Monday, June 09, 2014
Remembering Mallory and Irvine
Mallory and Irvine were last spotted by Noel Odell, a member of their expedition team, on June 8, 1924, as they were heading up the mountain. Odell, who was working support of the summit team, noted on that day that the clouds that shrouded the mountain retreated briefly, giving him a glimpse of the summit. He made out to black specks moving across a patch of snow as they approached one of the prominent steps on the North Side of Everest. In time, the specks climbed to the top of that step, and were last seen moving upwards, before the clouds moved to conceal their progress. George Mallory and Sandy Irvine were never seen again.
Since that time, the debate on whether or not they reached the summit has gone back and forth, with some climbers saying they believe that they reached the top before perishing on the descent, while others say there was no way they were able to overcome the infamous Second Step – a technical rock climb at high altitude. We will likely never know for sure if they did summit, but we do know that they helped pave the way for a generation of climbers that followed them. Their efforts inspired men like Hillary and Norgay, and helped to put them on the summit in 1953.
It is difficult to over emphasize Mallory's importance to Everest, and mountaineering in general. At the time of his death, he was probably the preeminent expedition and logistics organizer in the Himalaya, and one of the strongest climbers in the world as well. He was the driving force behind the early attempts on Everest, and his route is still used on the North Side to this day, although a ladder has been installed to help overcome the Second Step.
Mallory's remains remained hidden on Everest until 1999, when a team of climbers traveled to the mountain with the expressed purpose of finding him and his climbing partner.
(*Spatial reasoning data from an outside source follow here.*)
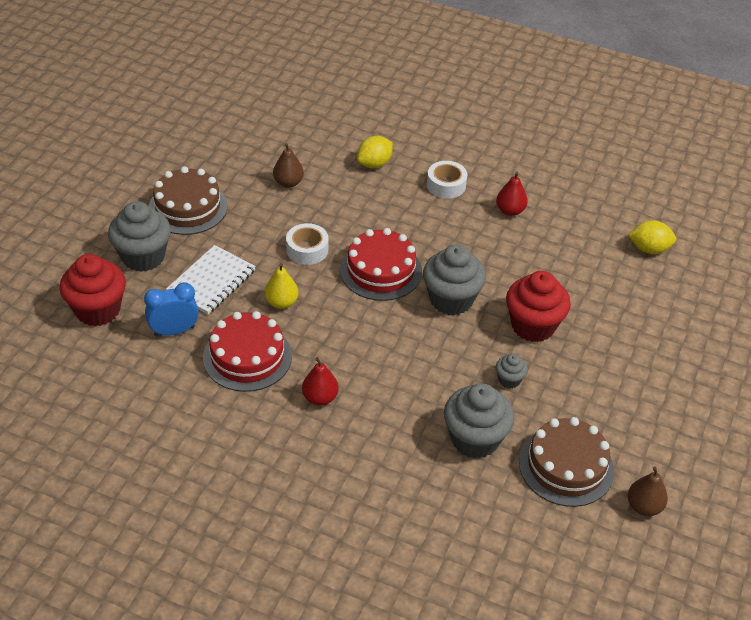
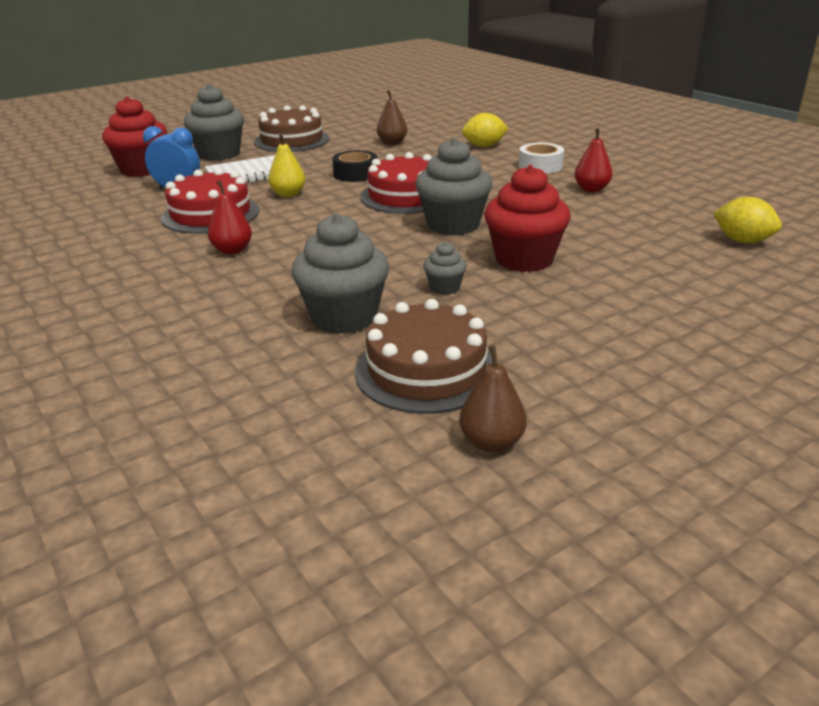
camera: 35 degrees right, 15 degrees down
(307, 249) = (355, 174): white tape -> black tape

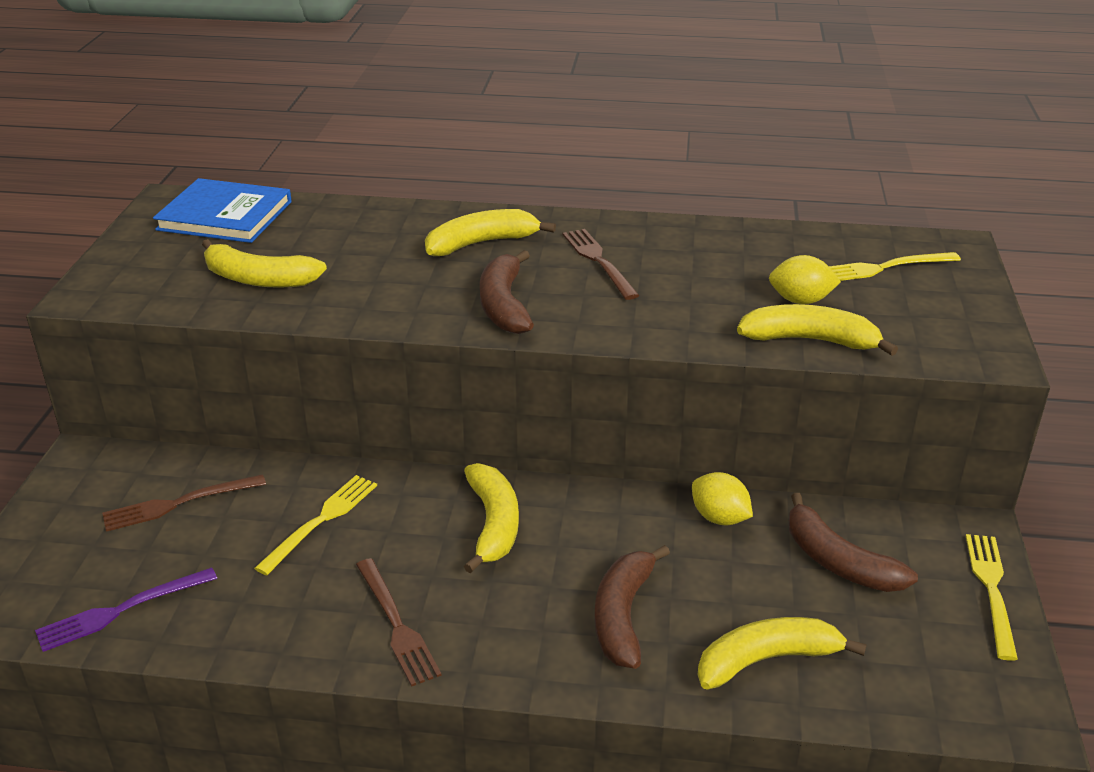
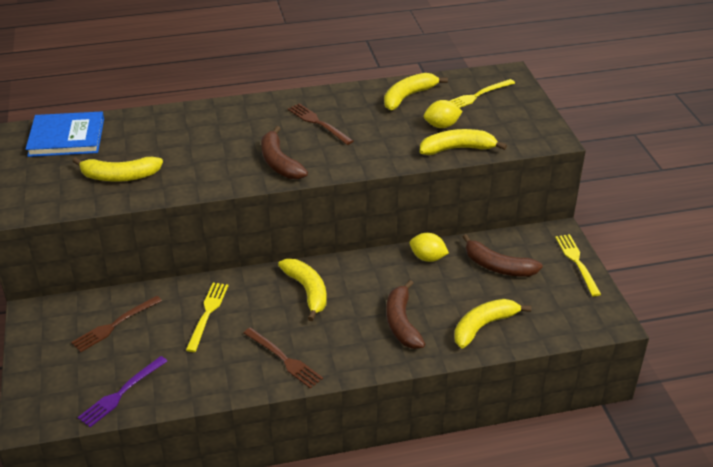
camera: 20 degrees left, 5 degrees up
(481, 243) = (242, 125): yellow banana -> yellow banana (408, 96)

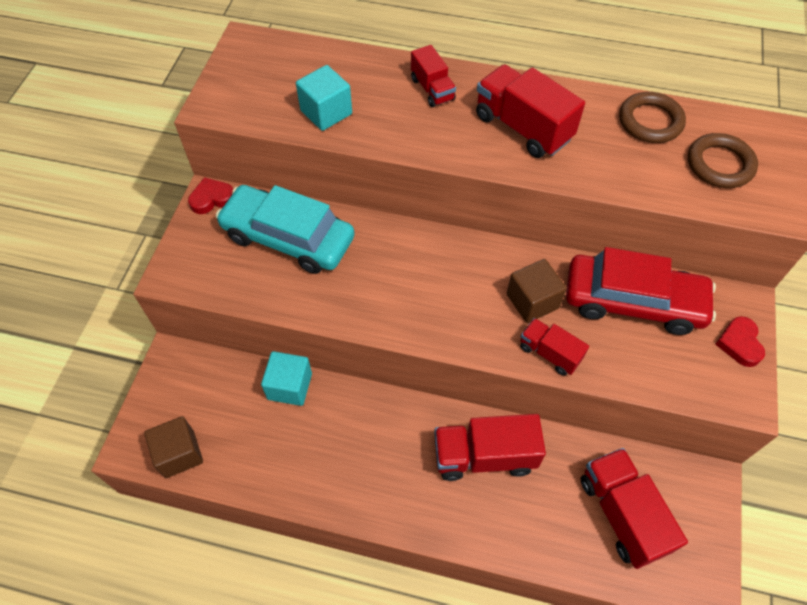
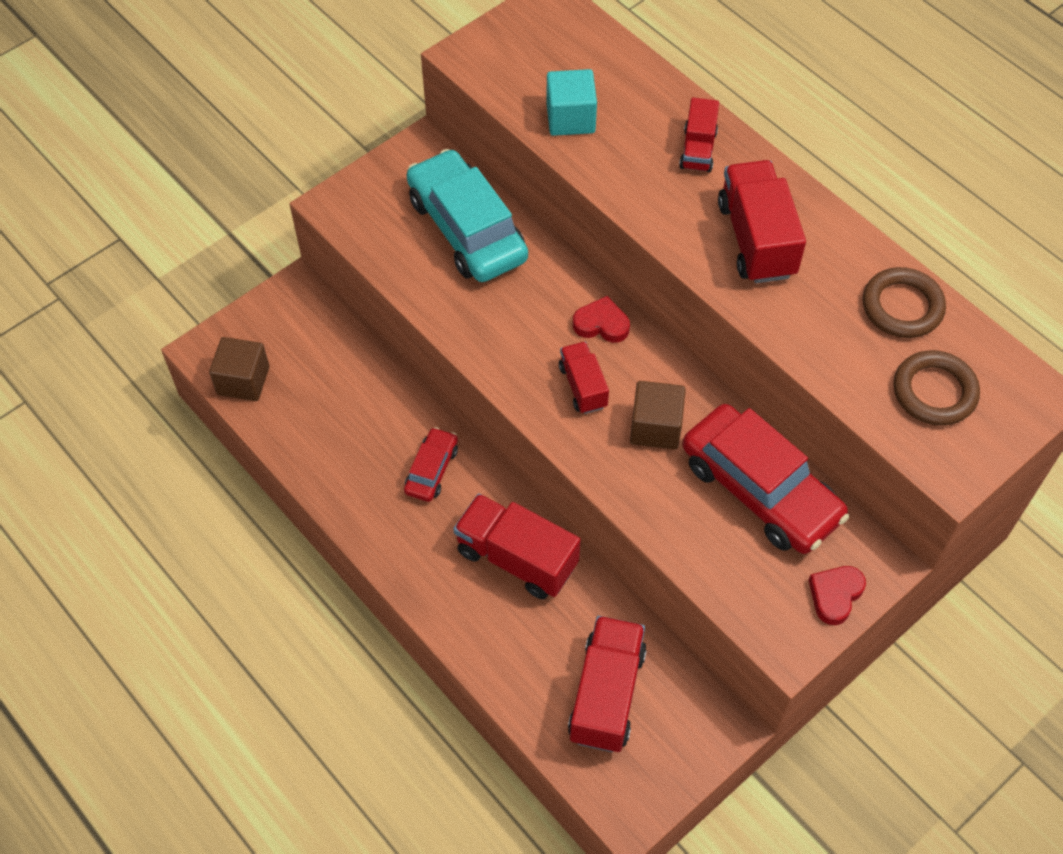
camera: 35 degrees right, 0 degrees up
(212, 198) = (424, 149): red heart -> red heart (601, 324)
(289, 386) = (384, 381): turquoise cube -> none
(375, 430) = (431, 470): none -> red car
(549, 353) = (629, 484): red truck -> red truck (583, 386)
Irvine's body has yet to be found, but Mallory was located at 8157 meters (26,760 ft). It gave no clues as to whether or not the duo topped out, and experts believe that Irvine was carry the camera that would contain summit photos if they exist. The search for that camera continues to this day.
90 years have passed since Mallory and Irvine's passing, and yet their story continues to enthrall Everest historians, climbers, and armchair mountaineers alike. I thought it only fitting to give them a tip of the hat on this auspicious anniversary.